→ DIRECTIONS
Rewrite the lines from the one containing "400G - BORDEAUX" through the last line, swapping "Kentucky" for "Bergamo" and changing nothing else.

→ DATA SHOWN
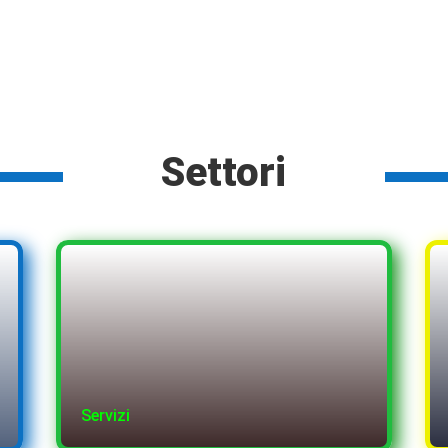
del
prodotto
Settori
Servizi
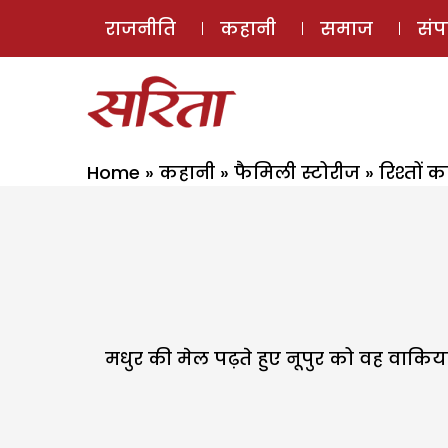
राजनीति
कहानी
समाज
सं
Home
»
कहानी
»
फैमिली स्टोरीज
»
रिश्तों 
मधुर की मेल पढ़ते हुए नूपुर को वह वाकिया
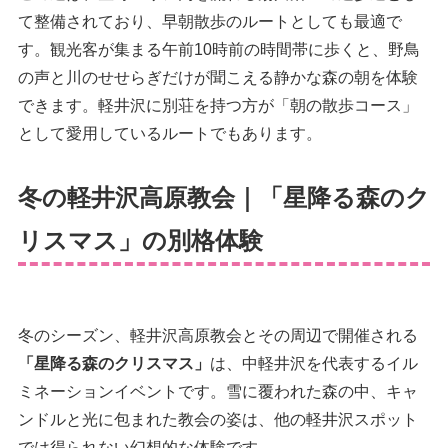
て整備されており、早朝散歩のルートとしても最適で
す。観光客が集まる午前10時前の時間帯に歩くと、野鳥
の声と川のせせらぎだけが聞こえる静かな森の朝を体験
できます。軽井沢に別荘を持つ方が「朝の散歩コース」
として愛用しているルートでもあります。
冬の軽井沢高原教会｜「星降る森のク
リスマス」の別格体験
冬のシーズン、軽井沢高原教会とその周辺で開催される
「星降る森のクリスマス」
は、中軽井沢を代表するイル
ミネーションイベントです。雪に覆われた森の中、キャ
ンドルと光に包まれた教会の姿は、他の軽井沢スポット
では得られない幻想的な体験です。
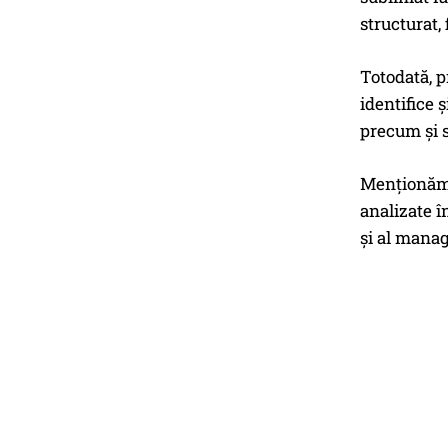
structurat,
Totodată, p
identifice 
precum și s
Menționăm f
analizate î
și al manag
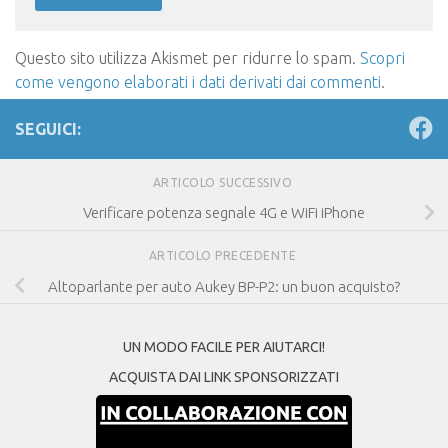
Questo sito utilizza Akismet per ridurre lo spam.
Scopri
come vengono elaborati i dati derivati dai commenti
.
SEGUICI:
ARTICOLO SUCCESSIVO
Verificare potenza segnale 4G e WiFi iPhone
ARTICOLO PRECEDENTE
Altoparlante per auto Aukey BP-P2: un buon acquisto?
UN MODO FACILE PER AIUTARCI!
ACQUISTA DAI LINK SPONSORIZZATI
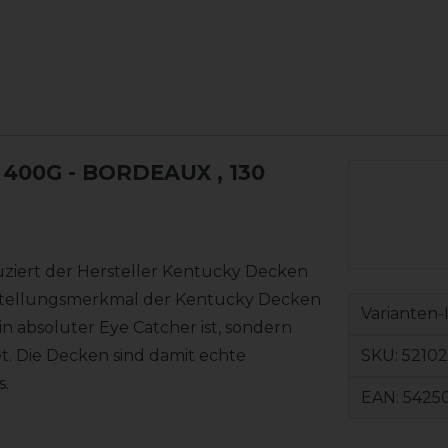
400G - BORDEAUX
, 130
uziert der Hersteller Kentucky Decken
nstellungsmerkmal der Kentucky Decken
Varianten-
ein absoluter Eye Catcher ist, sondern
SKU:
52102
. Die Decken sind damit echte
s.
EAN:
5425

→ SOLUTION
400G - BORDEAUX
, 130
uziert der Hersteller Bergamo Decken
nstellungsmerkmal der Bergamo Decken
Varianten-
ein absoluter Eye Catcher ist, sondern
SKU:
52102
. Die Decken sind damit echte
s.
EAN:
5425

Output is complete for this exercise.